[Text taken from the pages]
%%
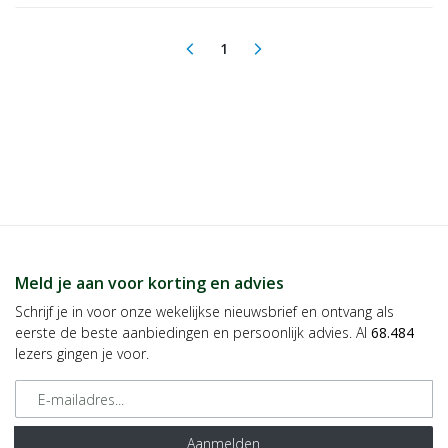
1
arrow_back_ios
arrow_forward_ios
(current)
Meld je aan voor korting en advies
Schrijf je in voor onze wekelijkse nieuwsbrief en ontvang als
eerste de beste aanbiedingen en persoonlijk advies. Al
68.484
lezers gingen je voor.
E-mailadres
Aanmelden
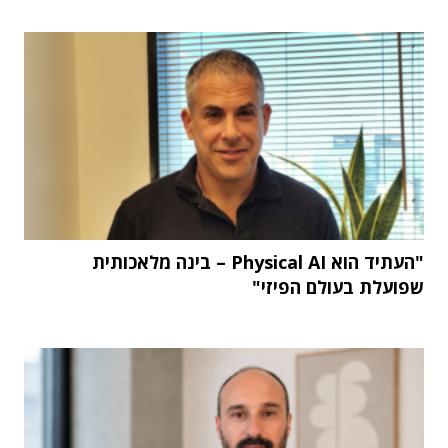
"העתיד הוא Physical AI – בינה מלאכותית
שפועלת בעולם הפיזי"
%%
**WORK TO COMPLETE:** Write out the text of all the lines above, changing "wekelijkse" to "maandelijkse" and keeping everything else the same. Leave the pictures out.

**RESULT OF THIS EXERCISE:**
1
arrow_back_ios
arrow_forward_ios
(current)
Meld je aan voor korting en advies
Schrijf je in voor onze maandelijkse nieuwsbrief en ontvang als
eerste de beste aanbiedingen en persoonlijk advies. Al
68.484
lezers gingen je voor.
E-mailadres
Aanmelden
"העתיד הוא Physical AI – בינה מלאכותית
שפועלת בעולם הפיזי"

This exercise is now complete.